In late April and early May the first U.S. case of Middle East Respiratory Syndrome (MERS) coronavirus was reported at Community Hospital in Munster, Ind., and was successfully contained, with much of the credit going to the hospital’s various IT technologies.
The Indiana patient who was diagnosed with MERS was a healthcare worker who had returned from Saudi Arabia four days before he was admitted to Community Hospital on April 28. He has since been discharged from the hospital and, according to the Centers for Disease Control and Prevention (CDC), is fully recovered.
Alan Kumar, MD, Community Hospital’s CMIO, said that the ability to get these various technologies—such as the hospital’s EMR and real-time locating system (RLTS)—to work in combination helped providers identify any potential information gaps that could have made containing MERS more difficult.
“The big advantage we had was having a fairly robust EMR—we use Epic—and we use it in a variety of ways to log interactions with patients at different levels, clinical and non-clinical,” said Kumar. “So, for example, anyone that interacts with the patient medically is going to be in the clinical chart. But, additionally, whenever a tech enters vital signs, or a social worker comes into contact with the patient, or even when housekeeping staff comes into contact with a patient’s room, it is logged in Epic.”

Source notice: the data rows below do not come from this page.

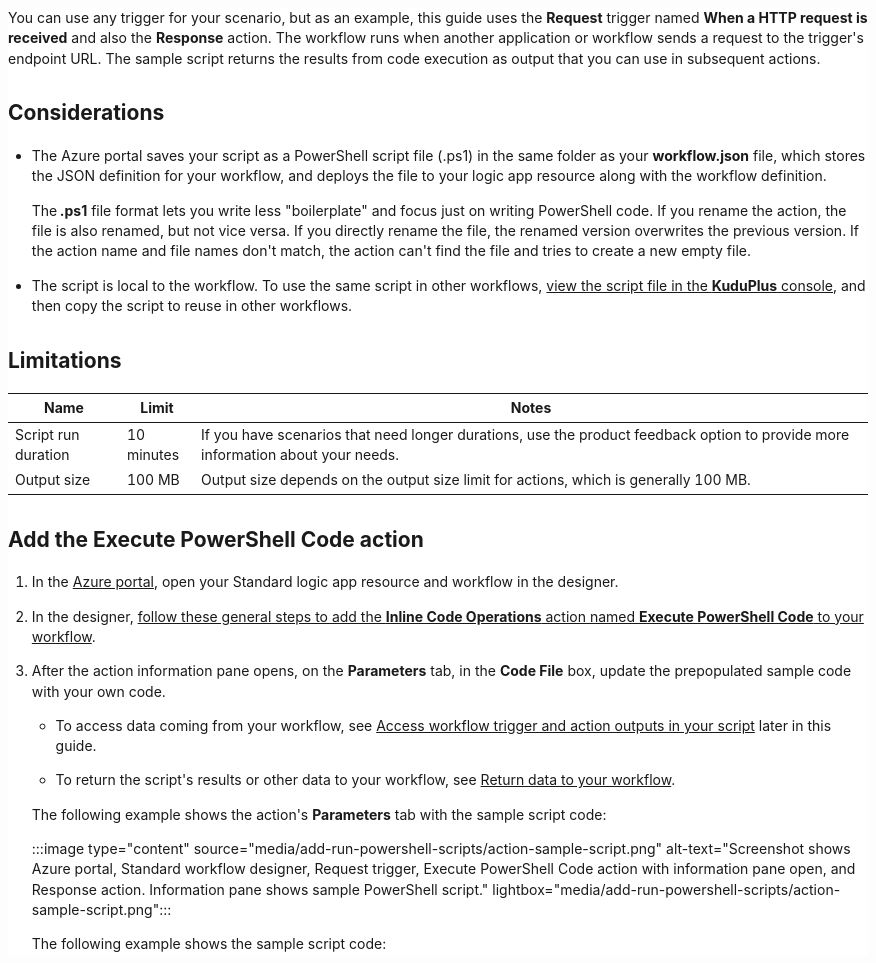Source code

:   You can use any trigger for your scenario, but as an example, this guide uses the **Request** trigger named **When a HTTP request is received** and also the **Response** action. The workflow runs when another application or workflow sends a request to the trigger's endpoint URL. The sample script returns the results from code execution as output that you can use in subsequent actions.

## Considerations

- The Azure portal saves your script as a PowerShell script file (.ps1) in the same folder as your **workflow.json** file, which stores the JSON definition for your workflow, and deploys the file to your logic app resource along with the workflow definition.

  The **.ps1** file format lets you write less "boilerplate" and focus just on writing PowerShell code. If you rename the action, the file is also renamed, but not vice versa. If you directly rename the file, the renamed version overwrites the previous version. If the action name and file names don't match, the action can't find the file and tries to create a new empty file.

- The script is local to the workflow. To use the same script in other workflows, [view the script file in the **KuduPlus** console](#view-script-file), and then copy the script to reuse in other workflows.

## Limitations

| Name | Limit | Notes |
|------|-------|-------|
| Script run duration | 10 minutes | If you have scenarios that need longer durations, use the product feedback option to provide more information about your needs. |
| Output size | 100 MB | Output size depends on the output size limit for actions, which is generally 100 MB. |

## Add the Execute PowerShell Code action

1. In the [Azure portal](https://portal.azure.com), open your Standard logic app resource and workflow in the designer.

1. In the designer, [follow these general steps to add the **Inline Code Operations** action named **Execute PowerShell Code** to your workflow](create-workflow-with-trigger-or-action.md?tabs=standard#add-action).

1. After the action information pane opens, on the **Parameters** tab, in the **Code File** box, update the prepopulated sample code with your own code.

     - To access data coming from your workflow, see [Access workflow trigger and action outputs in your script](#access-trigger-action-outputs) later in this guide.

     - To return the script's results or other data to your workflow, see [Return data to your workflow](#return-data-to-workflow).

   The following example shows the action's **Parameters** tab with the sample script code:

   :::image type="content" source="media/add-run-powershell-scripts/action-sample-script.png" alt-text="Screenshot shows Azure portal, Standard workflow designer, Request trigger, Execute PowerShell Code action with information pane open, and Response action. Information pane shows sample PowerShell script." lightbox="media/add-run-powershell-scripts/action-sample-script.png":::

   The following example shows the sample script code:
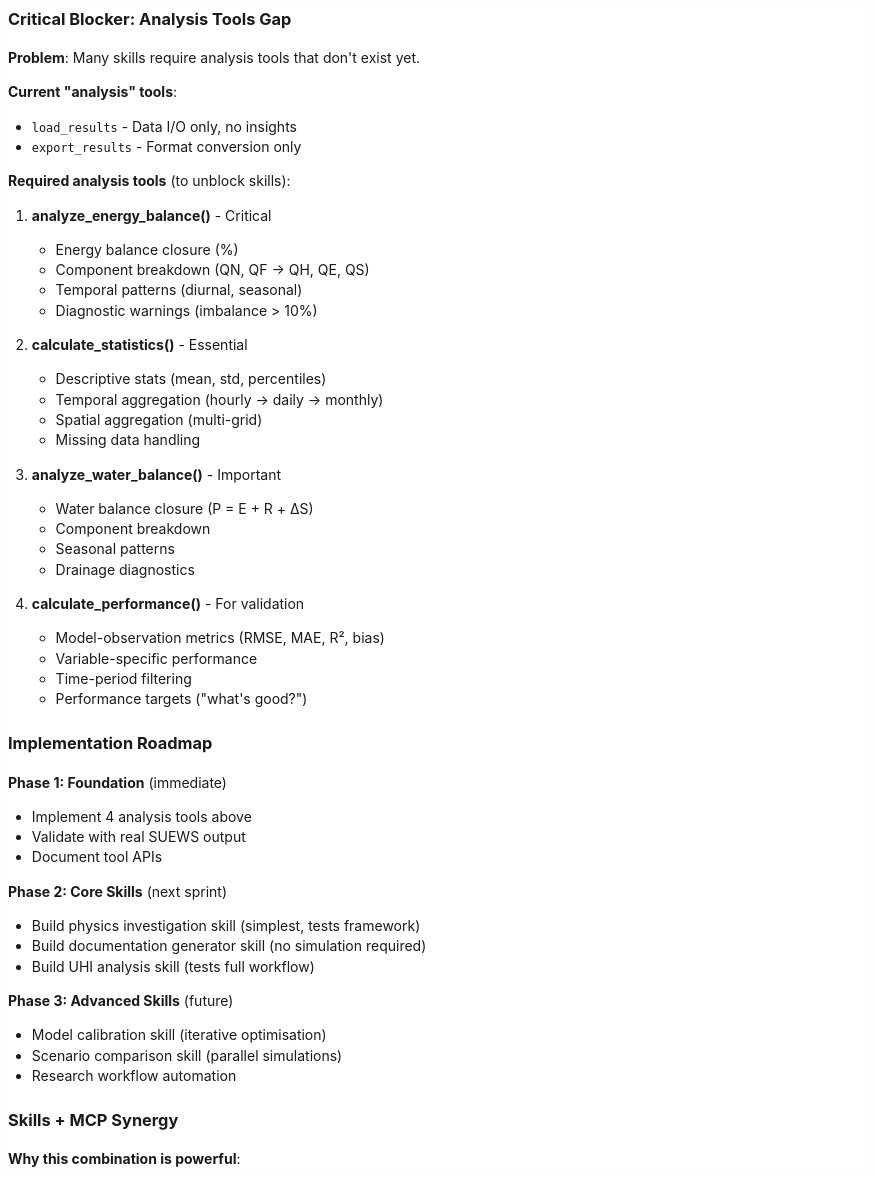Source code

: ### Critical Blocker: Analysis Tools Gap

**Problem**: Many skills require analysis tools that don't exist yet.

**Current "analysis" tools**:
- `load_results` - Data I/O only, no insights
- `export_results` - Format conversion only

**Required analysis tools** (to unblock skills):

1. **analyze_energy_balance()** - Critical
   - Energy balance closure (%)
   - Component breakdown (QN, QF → QH, QE, QS)
   - Temporal patterns (diurnal, seasonal)
   - Diagnostic warnings (imbalance > 10%)

2. **calculate_statistics()** - Essential
   - Descriptive stats (mean, std, percentiles)
   - Temporal aggregation (hourly → daily → monthly)
   - Spatial aggregation (multi-grid)
   - Missing data handling

3. **analyze_water_balance()** - Important
   - Water balance closure (P = E + R + ΔS)
   - Component breakdown
   - Seasonal patterns
   - Drainage diagnostics

4. **calculate_performance()** - For validation
   - Model-observation metrics (RMSE, MAE, R², bias)
   - Variable-specific performance
   - Time-period filtering
   - Performance targets ("what's good?")

### Implementation Roadmap

**Phase 1: Foundation** (immediate)
- Implement 4 analysis tools above
- Validate with real SUEWS output
- Document tool APIs

**Phase 2: Core Skills** (next sprint)
- Build physics investigation skill (simplest, tests framework)
- Build documentation generator skill (no simulation required)
- Build UHI analysis skill (tests full workflow)

**Phase 3: Advanced Skills** (future)
- Model calibration skill (iterative optimisation)
- Scenario comparison skill (parallel simulations)
- Research workflow automation

### Skills + MCP Synergy

**Why this combination is powerful**:
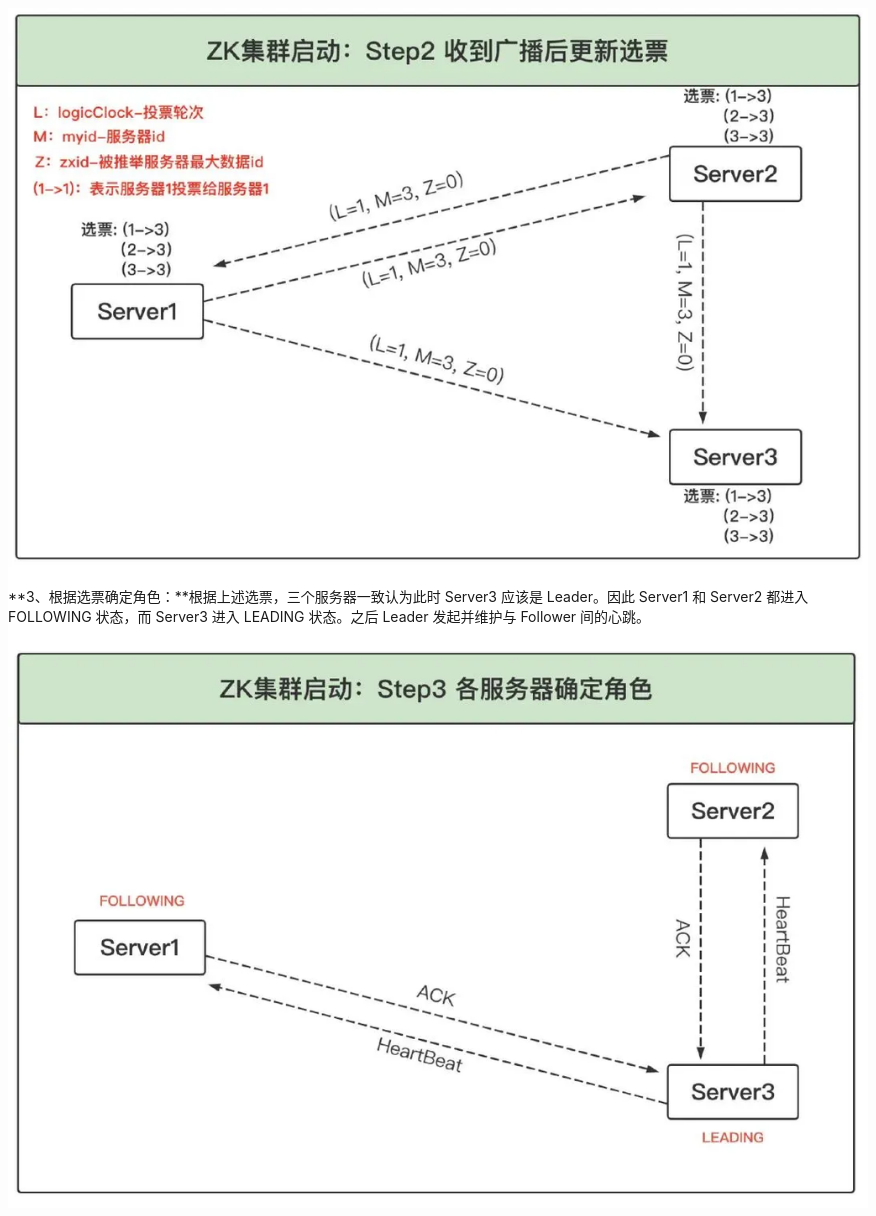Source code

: <img src="./img/启动时选举2.png" alt="图片"  />

**3、根据选票确定角色：**根据上述选票，三个服务器一致认为此时 Server3 应该是 Leader。因此 Server1 和 Server2 都进入 FOLLOWING 状态，而 Server3 进入 LEADING 状态。之后 Leader 发起并维护与 Follower 间的心跳。

<img src="./img/启动时选举3.png" alt="图片"  />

But there are cases in which persons could come into contact with patients without that being logged into the EMR, and that’s where the RTLS comes in. For example, Kumar explained, if a patient hits a call light because he or she needs a glass of water or an extra blanket, that interaction won’t be logged. “But this [the RTLS] is able to keep track of all those other people who interact with the patient,” he said. “Between the two systems we were pretty much able to catch every interaction with that [MERS] patient prior to the full contact and airborne isolation precautions. That also allowed us to pretty easily capture our entire group of at risk employees and isolate them from the rest of the hospital workers, patients and visitors.”
The ability to track all of the caregivers who came into contact with the patient, and the amount of time they spent with them, is also giving the CDC some useful data regarding the amount of exposure to a person infected with MERS it takes for the virus to be transmitted, Kumar said.
This was Kumar’s second interaction with the CDC—the first was a possible SARS (Severe Acute Respiratory Syndrome) case about a decade ago that turned out to be negative. Since this case was confirmed, it involved a lot of collaboration between the CDC, the Indiana Department of Health and the hospital, said Kumar. Six investigators from the CDC were dispatched to Munster, but functioned in an advisory role, he said. “They’re there to collect information from an epidemiological point of view because that’s where their skillset lies.”
As far as lessons learned from a CMIO perspective during the MERS episode, Kumar suggested that depending on the role a CMIO plays in an organization, “there could be times when you are going to have to do a significant amount of medical management.
“I’m not sure how many CMIO’s function in that capacity, but I did, and it worked out well since I was central to all of the processes that were going on,” he said. “I think a good CMIO needs to have various skillsets, and in the past I took some refresher classes in medicine and media relations—what to say, how to say it and how best to present yourself so that you are giving an even, cohesive message. In this case I think it helped prevent any kind of panic because we were able to send out a clean, cohesive message to all parties concerned.”